Self-Powered 6LoWPAN Sensor Node for Green IoT Edge Devices
Author(s) -
Bilal R. Al-Kaseem,
Anas Fouad Ahmed,
Aws Mahmood Abdullah,
Tariq Z. Azouz,
Sadeq D. Al-Majidi,
Hamed S. Al-Raweshidy
Publication year - 2020
Publication title -
iop conference series. materials science and engineering
Language(s) - English
Resource type - Journals
eISSN - 1757-899X
pISSN - 1757-8981
DOI - 10.1088/1757-899x/928/2/022060
Subject(s) - computer science , testbed , wireless sensor network , maximum power point tracking , 6lowpan , enhanced data rates for gsm evolution , edge device , sensor node , edge computing , photovoltaic system , battery (electricity) , embedded system , electrical engineering , real time computing , key distribution in wireless sensor networks , internet of things , wireless , computer network , power (physics) , voltage , engineering , wireless network , ipv6 , telecommunications , the internet , operating system , inverter , cloud computing , quantum mechanics , physics
In this paper, a simulation model and practical testbed for green Internet of Things (IoT) edge devices are proposed based on solar harvester with constant voltage-maximum power point tracking (CV-MPPT) technique.

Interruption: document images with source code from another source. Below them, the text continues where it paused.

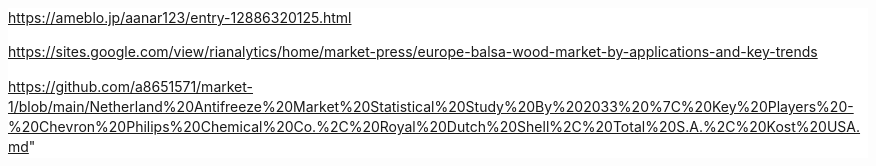 <a href=https://ameblo.jp/aanar123/entry-12886320125.html>https://ameblo.jp/aanar123/entry-12886320125.html</a>

<a href=https://sites.google.com/view/rianalytics/home/market-press/europe-balsa-wood-market-by-applications-and-key-trends>https://sites.google.com/view/rianalytics/home/market-press/europe-balsa-wood-market-by-applications-and-key-trends</a>

<a href=https://github.com/a8651571/market-1/blob/main/Netherland%20Antifreeze%20Market%20Statistical%20Study%20By%202033%20%7C%20Key%20Players%20-%20Chevron%20Philips%20Chemical%20Co.%2C%20Royal%20Dutch%20Shell%2C%20Total%20S.A.%2C%20Kost%20USA.md>https://github.com/a8651571/market-1/blob/main/Netherland%20Antifreeze%20Market%20Statistical%20Study%20By%202033%20%7C%20Key%20Players%20-%20Chevron%20Philips%20Chemical%20Co.%2C%20Royal%20Dutch%20Shell%2C%20Total%20S.A.%2C%20Kost%20USA.md</a>"
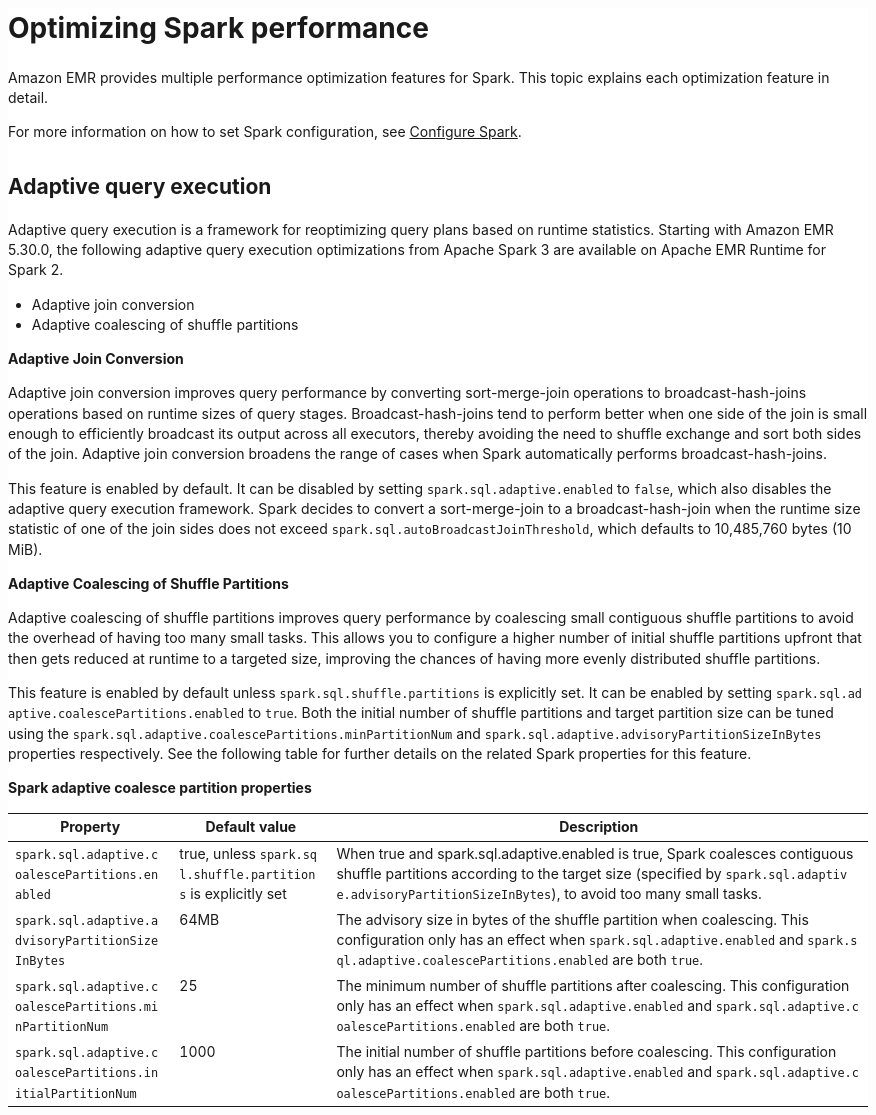 # Optimizing Spark performance<a name="emr-spark-performance"></a>

Amazon EMR provides multiple performance optimization features for Spark\. This topic explains each optimization feature in detail\.

For more information on how to set Spark configuration, see [Configure Spark](emr-spark-configure.md)\.

## Adaptive query execution<a name="emr-spark-performance-aqe"></a>

Adaptive query execution is a framework for reoptimizing query plans based on runtime statistics\. Starting with Amazon EMR 5\.30\.0, the following adaptive query execution optimizations from Apache Spark 3 are available on Apache EMR Runtime for Spark 2\.
+ Adaptive join conversion
+ Adaptive coalescing of shuffle partitions

**Adaptive Join Conversion**

Adaptive join conversion improves query performance by converting sort\-merge\-join operations to broadcast\-hash\-joins operations based on runtime sizes of query stages\. Broadcast\-hash\-joins tend to perform better when one side of the join is small enough to efficiently broadcast its output across all executors, thereby avoiding the need to shuffle exchange and sort both sides of the join\. Adaptive join conversion broadens the range of cases when Spark automatically performs broadcast\-hash\-joins\.

This feature is enabled by default\. It can be disabled by setting `spark.sql.adaptive.enabled` to `false`, which also disables the adaptive query execution framework\. Spark decides to convert a sort\-merge\-join to a broadcast\-hash\-join when the runtime size statistic of one of the join sides does not exceed `spark.sql.autoBroadcastJoinThreshold`, which defaults to 10,485,760 bytes \(10 MiB\)\.

**Adaptive Coalescing of Shuffle Partitions**

Adaptive coalescing of shuffle partitions improves query performance by coalescing small contiguous shuffle partitions to avoid the overhead of having too many small tasks\. This allows you to configure a higher number of initial shuffle partitions upfront that then gets reduced at runtime to a targeted size, improving the chances of having more evenly distributed shuffle partitions\.

This feature is enabled by default unless `spark.sql.shuffle.partitions` is explicitly set\. It can be enabled by setting `spark.sql.adaptive.coalescePartitions.enabled` to `true`\. Both the initial number of shuffle partitions and target partition size can be tuned using the `spark.sql.adaptive.coalescePartitions.minPartitionNum` and `spark.sql.adaptive.advisoryPartitionSizeInBytes` properties respectively\. See the following table for further details on the related Spark properties for this feature\.


**Spark adaptive coalesce partition properties**  

| Property | Default value | Description | 
| --- | --- | --- | 
|  `spark.sql.adaptive.coalescePartitions.enabled`  |  true, unless `spark.sql.shuffle.partitions` is explicitly set  |  When true and spark\.sql\.adaptive\.enabled is true, Spark coalesces contiguous shuffle partitions according to the target size \(specified by `spark.sql.adaptive.advisoryPartitionSizeInBytes`\), to avoid too many small tasks\.  | 
|  `spark.sql.adaptive.advisoryPartitionSizeInBytes`  | 64MB |  The advisory size in bytes of the shuffle partition when coalescing\. This configuration only has an effect when `spark.sql.adaptive.enabled` and `spark.sql.adaptive.coalescePartitions.enabled` are both `true`\.  | 
|  `spark.sql.adaptive.coalescePartitions.minPartitionNum`  | 25 |  The minimum number of shuffle partitions after coalescing\. This configuration only has an effect when `spark.sql.adaptive.enabled` and `spark.sql.adaptive.coalescePartitions.enabled` are both `true`\.  | 
|  `spark.sql.adaptive.coalescePartitions.initialPartitionNum`  | 1000 |  The initial number of shuffle partitions before coalescing\. This configuration only has an effect when `spark.sql.adaptive.enabled` and `spark.sql.adaptive.coalescePartitions.enabled` are both `true`\.  |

Billions of connected edge devices represent the essential part of the IoT through the IP-enabled sensor networks based on IPv6 over Low power Wireless Personal Area Network (6LoWPAN). In traditional IoT edge devices, the stored energy in the non-rechargeable battery determines the node lifetime while it is being depleted with time. Therefore, purchasing billions of such batteries is costly and must be disposed of efficiently. This paper is aimed at simulating and implementing a new class of green IoT edge devices that can report data wirelessly and powered perpetually using clean energy. The developed edge device utilizes solar energy harvesting mechanism through photovoltaic (PV) module, this approach will avoid periodical battery replacement and hence, the energy supplied to the sensor mode is not limited anymore. The implemented testbed is based on open-source hardware and software platforms while the simulation environment is based on MATLAB/SIMULINK 2019a. The effects of temperature and solar irradiance on the performance of the developed approach are examined in order to confirm the leverage of the proposed methodology scheme. The lifetime of the developed green IoT device is predicted based on the device’s activities, current consumption, and energy storage capacity. The obtained results showed that the battery lifetime is extended by 38-49% when the edge device runs on an independent power source.